Monday 20 April 2020

Three laughs: King Kong Escapes

 
It is hard to rate some trashy films. Films can be really good entertainment in spite of the quality of the filmmaking. In fact, it might be even harder to create unique trash that keeps surprising you than most "quality" films with which you know what you are going to get. It certainly is an even better pleasure to watch them. My friend says that he knows a trash film is worth something if it gets three laughs out of me. I mean proper, good belly laughs when you just can't believe what the film is showing to you, scene after scene. That's as good a rating as any for these movies. Any film that has these three laughs has a special place in my heart.



Three laughs case #18:
King Kong Escapes (Kingu Kongu no gyakushĂ», 1967)
Director: Ishiro Honda

About time to talk about giant monsters in this column. One of my favorites of the genre comes from the deal of the Toho company to have King Kong fight Godzilla. They did an independent sequel/spin-off after that which sees Kong take on a Mecha-Kong, 7 years before Godzilla met his own robotic doppelganger. I think the idea was to have Kong fight against a giant Frankenstein's monster. Ol' Frankie did later get his own two Japanese kaiju movies, but without Kong, whose rights reverted back to Universal.

Nevertheless, this one is fun precisely because, even though Kong is a King, he tends to be a very vunerable character in his fights, even more so than Godzilla, which creates some more excitement. But here much of the fun is due to the grotesque ape costume they have on the main character with its droopy eyelids and sharp brown teeth. And wobbly way of moving.

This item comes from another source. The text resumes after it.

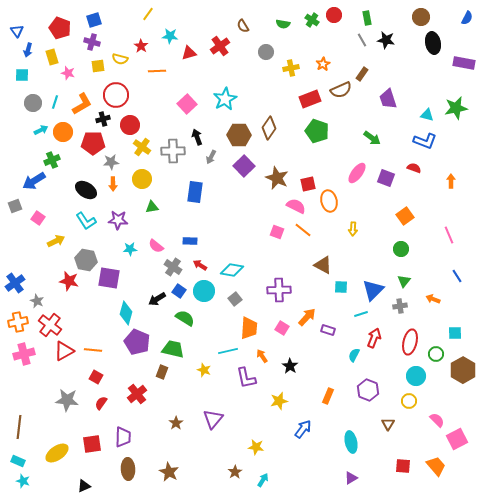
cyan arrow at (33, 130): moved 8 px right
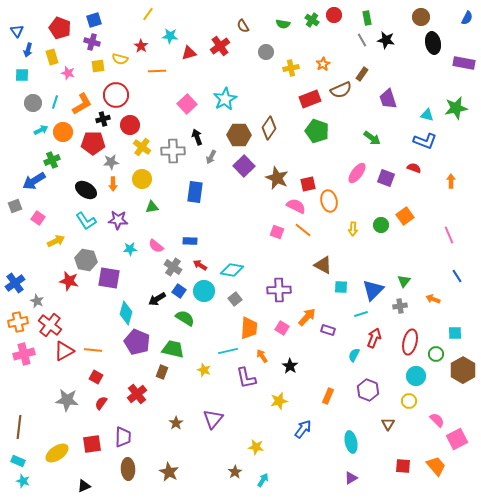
green circle at (401, 249): moved 20 px left, 24 px up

The villainous doctor and builder of the giant ape robot is named Dr. Who, in a probably another copyright-infringement I seem to love so much. The robot, which has Kong's famed abilities, is used to drop bombs in a crack in the Antarctic in order to obtain some radioactive material. But the radioactivity makes the robot malfunction, and thus Who must scheme a group of scientists heading to Skull Island to grab King Kong to do his dirty work for him. But Kong does not like to be held captive...



Three laughs (Spoilers):

1. On Skull Island, things are same as always. When a really grumpy-looking dinosaur growls a bit at a woman, we get the first glimpse of the film's hero. Glassed-over eyes slowly opening, staggering around and revealing its rotten teeth, this Kong is a thing to behold. After a tender moment with the blonde, he soon gets into a drunken brawl with T-rex, though. The japanese have some extra flourish in their monster mashes, though, like when the dying T-rex starts foaming at the mouth.

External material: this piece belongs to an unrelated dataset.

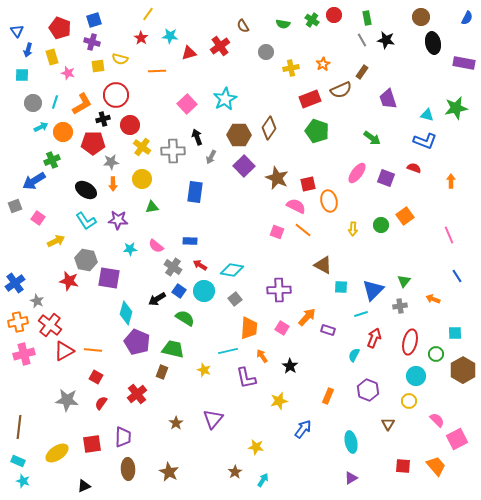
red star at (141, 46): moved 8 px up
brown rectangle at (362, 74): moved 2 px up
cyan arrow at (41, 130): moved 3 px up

2. Later, helicopters arrive to dose Kong with sleeping gas, but it just makes it seem like ten beers and six vodka shots did the guy in as his eyes start drooping. And as with these kinds of cases, he has to be carried away from the bar, I mean, island. When he wakes up in a ship's hull he even seems appropriately hungover.

3. I takes a while, but we finally learn excatly what Dr. Who wants with Kong, and it's his world-famous digging skills, of course! One could have thought Kong wouyld be more famous climbing, though he gets to do that on the famed Tokyo Radio Tower late in the film, too. But long arms appear to be as useful as any machine when it comes to tunnel-digging. Swirling his arms away at the Earth's crust he still acts as mind-numbingly clumsy that he seems as drunk as ever. In-story, he's drifting in and out of sleep. A fun drinking game would be to take a drink every time the film shows a close-up of his golfball eyes. One would be as drunk as Kong in no time!